La Guardia Costiera si è portata sul posto per valutare la situazione. Considerata la delicatezza dei reperti e l’impossibilità di trasferirli sull’imbarcazione, il comando ha avviato un piano di recupero coadiuvato dalla Soprintendenza per i Beni Archeologici. Il coordinamento tra questi enti ha evitato il sequestro o il danneggiamento degli oggetti, mantenendo intatta la qualità del pescato.
Il trasferimento e la tutela dei reperti archeologici
Una volta recuperati con attenzione, i due reperti sono stati spostati a terra presso il porto pescherecci di Gaeta. L’intervento ha previsto una delicata operazione di sollevamento per prevenire danni, assicurando la conservazione delle anfore in vista di successivi esami e studi. La presenza della Soprintendenza si è rivelata essenziale per gestire ogni fase nel rispetto delle norme sulla tutela dei beni culturali sommersi.
Questi oggetti, risalenti all’epoca romana, rappresentano testimonianze preziose delle rotte commerciali e delle attività marittime dell’antichità, frequenti nell’area del golfo di Gaeta. Il ritrovamento puntualizza l’estensione e la rilevanza storica di quest’area, riconosciuta come sito archeologico sommerso. Le procedure adottate mostrano come sia possibile conciliare l’attività economica con la salvaguardia dei resti culturali.
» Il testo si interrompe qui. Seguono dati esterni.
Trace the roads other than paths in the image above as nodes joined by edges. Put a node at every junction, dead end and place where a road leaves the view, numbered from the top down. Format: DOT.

L’importanza della collaborazione tra enti e operatori locali
L’operazione si è svolta grazie a uno stretto rapporto tra Guardia Costiera, Soprintendenza, Comune di Gaeta, operatori portuali e servizio veterinario dell’ASL. Quest’ultimo ha consentito la verifica sanitaria del pescato, che è stato venduto regolarmente al mercato ittico e messo all’asta senza esitazioni. Questa convergenza di competenze ha evitato perdite economiche per i pescatori, tutelando al tempo stesso l’integrità del patrimonio archeologico.
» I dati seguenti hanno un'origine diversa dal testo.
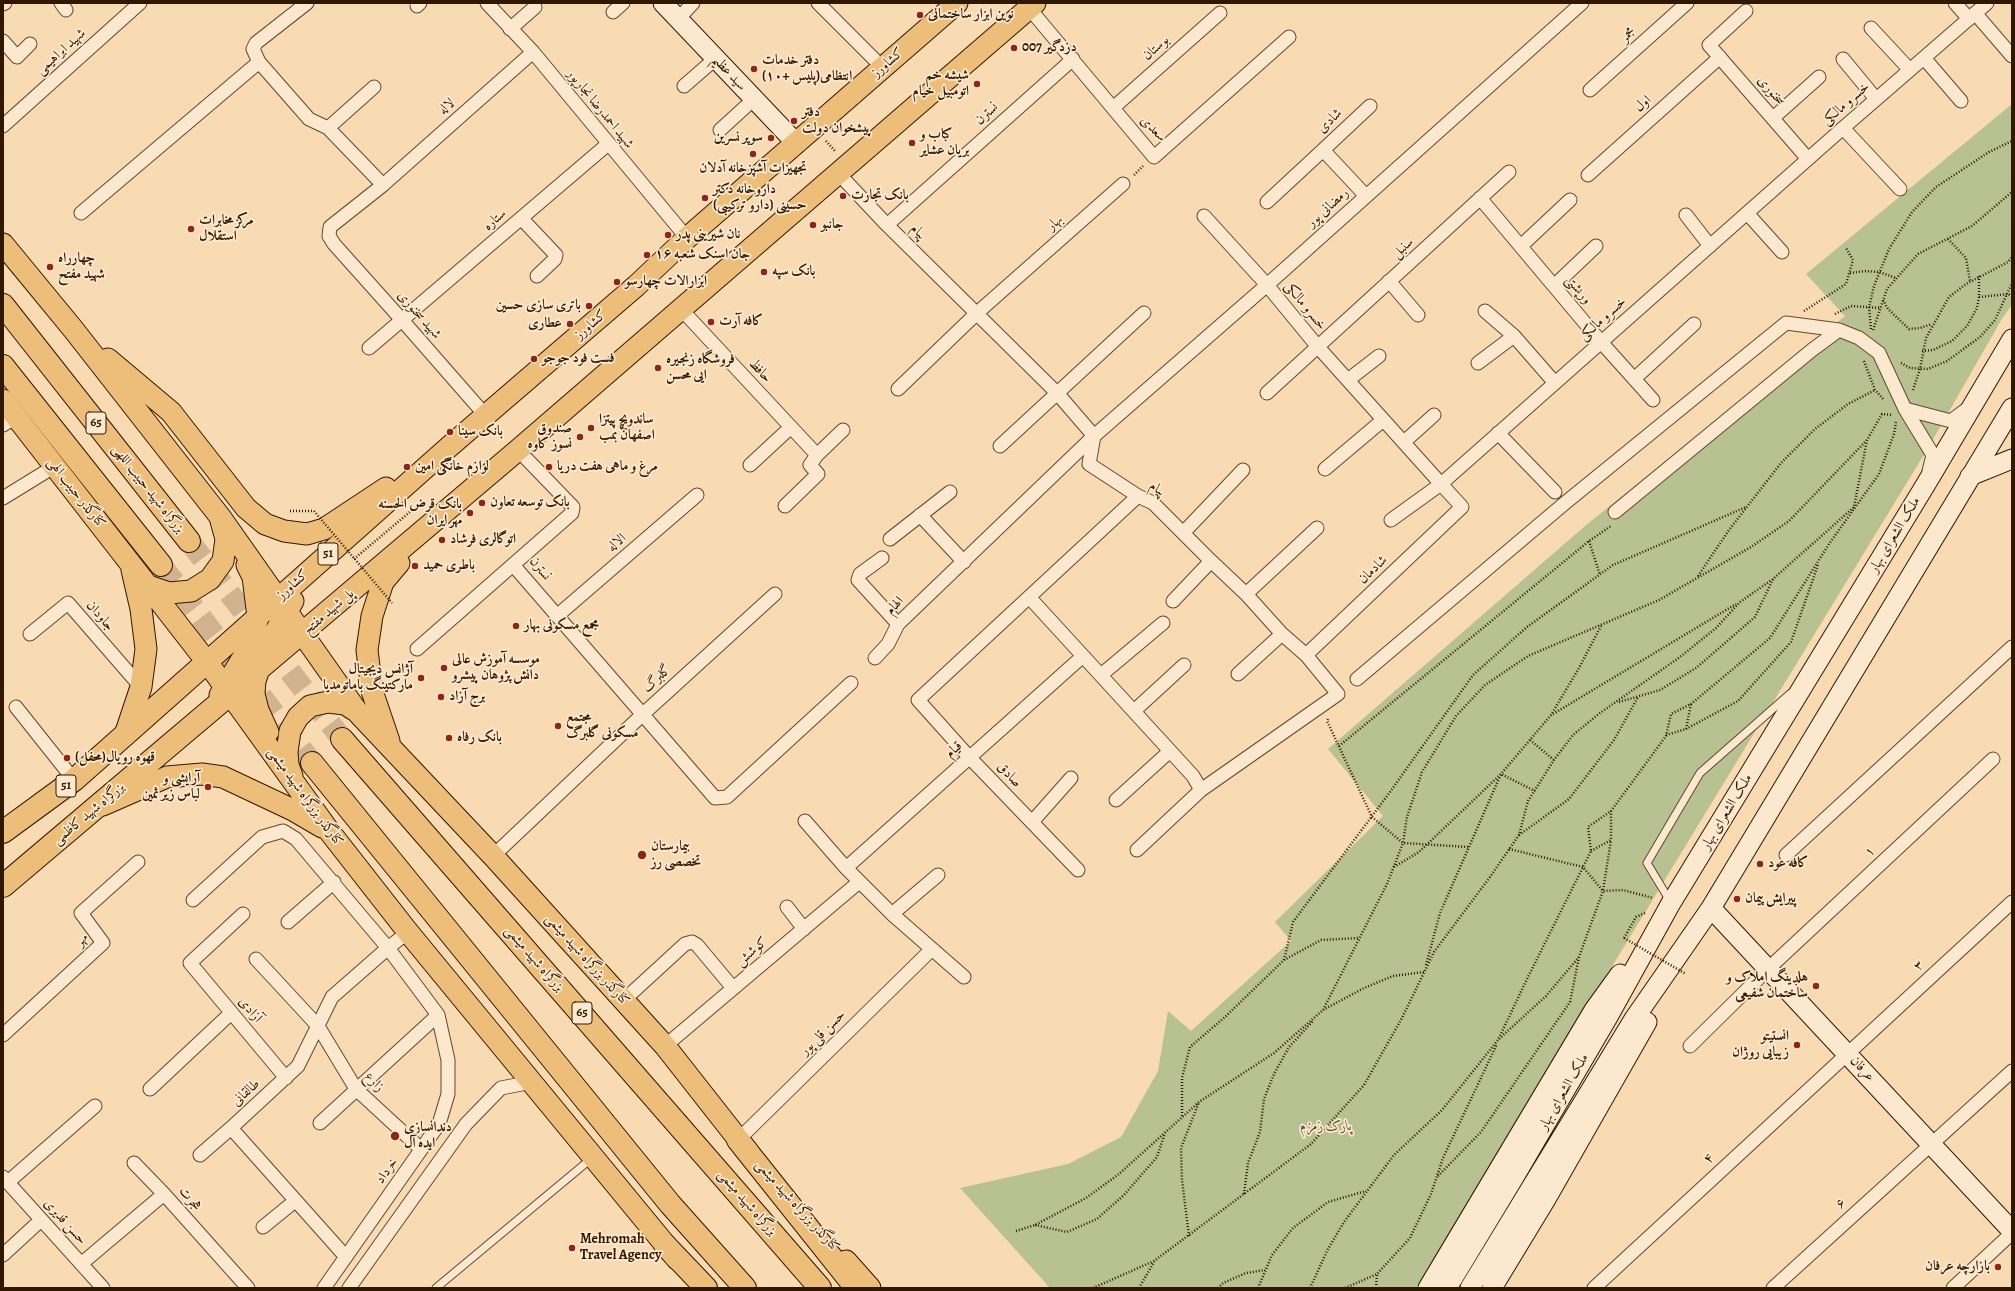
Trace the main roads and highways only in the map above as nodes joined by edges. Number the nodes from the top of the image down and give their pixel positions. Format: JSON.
{"nodes":[{"id":1,"x":662,"y":3,"type":"edge"},
{"id":2,"x":957,"y":3,"type":"edge"},
{"id":3,"x":1032,"y":6,"type":"edge"},
{"id":4,"x":796,"y":143,"type":"junction"},
{"id":5,"x":3,"y":244,"type":"edge"},
{"id":6,"x":3,"y":305,"type":"edge"},
{"id":7,"x":73,"y":329,"type":"junction"},
{"id":8,"x":2012,"y":339,"type":"edge"},
{"id":9,"x":3,"y":366,"type":"edge"},
{"id":10,"x":3,"y":400,"type":"edge"},
{"id":11,"x":2012,"y":408,"type":"edge"},
{"id":12,"x":10,"y":421,"type":"edge"},
{"id":13,"x":450,"y":446,"type":"junction"},
{"id":14,"x":2012,"y":458,"type":"edge"},
{"id":15,"x":1970,"y":476,"type":"junction"},
{"id":16,"x":221,"y":518,"type":"junction"},
{"id":17,"x":426,"y":528,"type":"junction"},
{"id":18,"x":189,"y":541,"type":"tunnel mouth"},
{"id":19,"x":131,"y":564,"type":"junction"},
{"id":20,"x":161,"y":565,"type":"tunnel mouth"},
{"id":21,"x":148,"y":586,"type":"junction"},
{"id":22,"x":283,"y":604,"type":"junction"},
{"id":23,"x":258,"y":617,"type":"junction"},
{"id":24,"x":303,"y":634,"type":"junction"},
{"id":25,"x":207,"y":662,"type":"junction"},
{"id":26,"x":258,"y":671,"type":"junction"},
{"id":27,"x":228,"y":691,"type":"junction"},
{"id":28,"x":360,"y":714,"type":"junction"},
{"id":29,"x":125,"y":734,"type":"junction"},
{"id":30,"x":342,"y":739,"type":"tunnel mouth"},
{"id":31,"x":391,"y":747,"type":"junction"},
{"id":32,"x":312,"y":763,"type":"tunnel mouth"},
{"id":33,"x":295,"y":784,"type":"junction"},
{"id":34,"x":95,"y":809,"type":"junction"},
{"id":35,"x":328,"y":831,"type":"junction"},
{"id":36,"x":3,"y":832,"type":"edge"},
{"id":37,"x":3,"y":886,"type":"edge"},
{"id":38,"x":1671,"y":903,"type":"junction"},
{"id":39,"x":1711,"y":908,"type":"junction"},
{"id":40,"x":738,"y":1140,"type":"junction"},
{"id":41,"x":2012,"y":1232,"type":"edge"},
{"id":42,"x":665,"y":1245,"type":"junction"},
{"id":43,"x":702,"y":1288,"type":"edge"},
{"id":44,"x":706,"y":1288,"type":"edge"},
{"id":45,"x":745,"y":1288,"type":"edge"},
{"id":46,"x":820,"y":1288,"type":"edge"},
{"id":47,"x":856,"y":1288,"type":"edge"},
{"id":48,"x":870,"y":1288,"type":"edge"},
{"id":49,"x":1428,"y":1288,"type":"edge"},
{"id":50,"x":1447,"y":1288,"type":"edge"},
{"id":51,"x":1470,"y":1288,"type":"edge"},
{"id":52,"x":1492,"y":1288,"type":"edge"}],
"edges":[{"from":1,"to":4,"type":"main road","name":"سید عظیم"},
{"from":2,"to":4,"type":"main road","name":"کشاورز","number":"51"},
{"from":3,"to":17,"type":"main road"},
{"from":4,"to":13,"type":"main road","name":"کشاورز","number":"51"},
{"from":5,"to":7,"type":"main road"},
{"from":6,"to":18,"type":"highway","name":"بزرگراه شهید حبیب اللهی","number":"65"},
{"from":7,"to":13,"type":"main road"},
{"from":7,"to":16,"type":"main road"},
{"from":8,"to":38,"type":"main road","name":"ملک الشعرای بهار"},
{"from":9,"to":20,"type":"highway"},
{"from":10,"to":12,"type":"main road","name":"کنارگذر حبیب الهی"},
{"from":11,"to":15,"type":"main road","name":"ملک الشعرای بهار"},
{"from":12,"to":19,"type":"main road","name":"کنارگذر حبیب الهی"},
{"from":13,"to":22,"type":"main road","name":"کشاورز","number":"51"},
{"from":14,"to":15,"type":"main road"},
{"from":15,"to":39,"type":"main road","name":"ملک الشعرای بهار"},
{"from":16,"to":21,"type":"main road"},
{"from":16,"to":22,"type":"main road","name":"کنارگذر بزرگراه شهید میثمی"},
{"from":16,"to":23,"type":"main road"},
{"from":17,"to":24,"type":"main road","name":"پل شهید مفتح"},
{"from":17,"to":31,"type":"main road"},
{"from":19,"to":21,"type":"main road","name":"کنارگذر حبیب الهی"},
{"from":19,"to":29,"type":"main road"},
{"from":21,"to":25,"type":"main road","name":"کنارگذر حبیب الهی"},
{"from":22,"to":23,"type":"main road","name":"کشاورز","number":"51"},
{"from":22,"to":24,"type":"main road","name":"کنارگذر بزرگراه شهید میثمی"},
{"from":22,"to":26,"type":"main road"},
{"from":23,"to":25,"type":"main road","name":"کشاورز","number":"51"},
{"from":23,"to":27,"type":"main road"},
{"from":24,"to":26,"type":"main road","name":"پل شهید مفتح"},
{"from":24,"to":28,"type":"main road","name":"کنارگذر بزرگراه شهید میثمی"},
{"from":25,"to":27,"type":"main road","name":"کنارگذر بزرگراه شهید میثمی"},
{"from":25,"to":29,"type":"highway","number":"51"},
{"from":26,"to":27,"type":"main road","name":"پل شهید مفتح"},
{"from":26,"to":33,"type":"main road"},
{"from":27,"to":33,"type":"main road","name":"کنارگذر بزرگراه شهید میثمی"},
{"from":27,"to":34,"type":"highway","name":"بزرگراه شهید کاظمی"},
{"from":28,"to":31,"type":"main road","name":"کنارگذر بزرگراه شهید میثمی"},
{"from":28,"to":33,"type":"main road"},
{"from":29,"to":36,"type":"highway","number":"51"},
{"from":30,"to":46,"type":"highway","name":"بزرگراه شهید میثمی","number":"65"},
{"from":31,"to":40,"type":"main road","name":"کنارگذر بزرگراه شهید میثمی"},
{"from":32,"to":45,"type":"highway"},
{"from":33,"to":35,"type":"main road","name":"کنارگذر بزرگراه شهید میثمی"},
{"from":34,"to":35,"type":"main road"},
{"from":34,"to":37,"type":"highway","name":"بزرگراه شهید کاظمی"},
{"from":35,"to":42,"type":"main road","name":"کنارگذر بزرگراه شهید میثمی"},
{"from":38,"to":49,"type":"main road"},
{"from":38,"to":50,"type":"main road","name":"ملک الشعرای بهار"},
{"from":39,"to":41,"type":"main road","name":"عرفان"},
{"from":39,"to":51,"type":"main road","name":"ملک الشعرای بهار"},
{"from":39,"to":52,"type":"main road"},
{"from":40,"to":47,"type":"highway"},
{"from":40,"to":48,"type":"main road","name":"کنارگذر بزرگراه شهید میثمی"},
{"from":42,"to":43,"type":"main road","name":"کنارگذر بزرگراه شهید میثمی"},
{"from":42,"to":44,"type":"highway"}]}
L’episodio del golfo di Gaeta conferma la capacità delle istituzioni e degli operatori locali di lavorare insieme, soprattutto quando i bisogni legati alla pesca si intersecano con quelli della conservazione culturale. Il modello adottato permette di gestire scoperte archeologiche accidentali senza penalizzare le attività tradizionali, valorizzando così sia il lavoro dei marittimi che il patrimonio storico sommerso. La Guardia Costiera di Gaeta continua a svolgere un ruolo chiave in queste dinamiche, garantendo sicurezza e rispetto delle norme lungo la costa.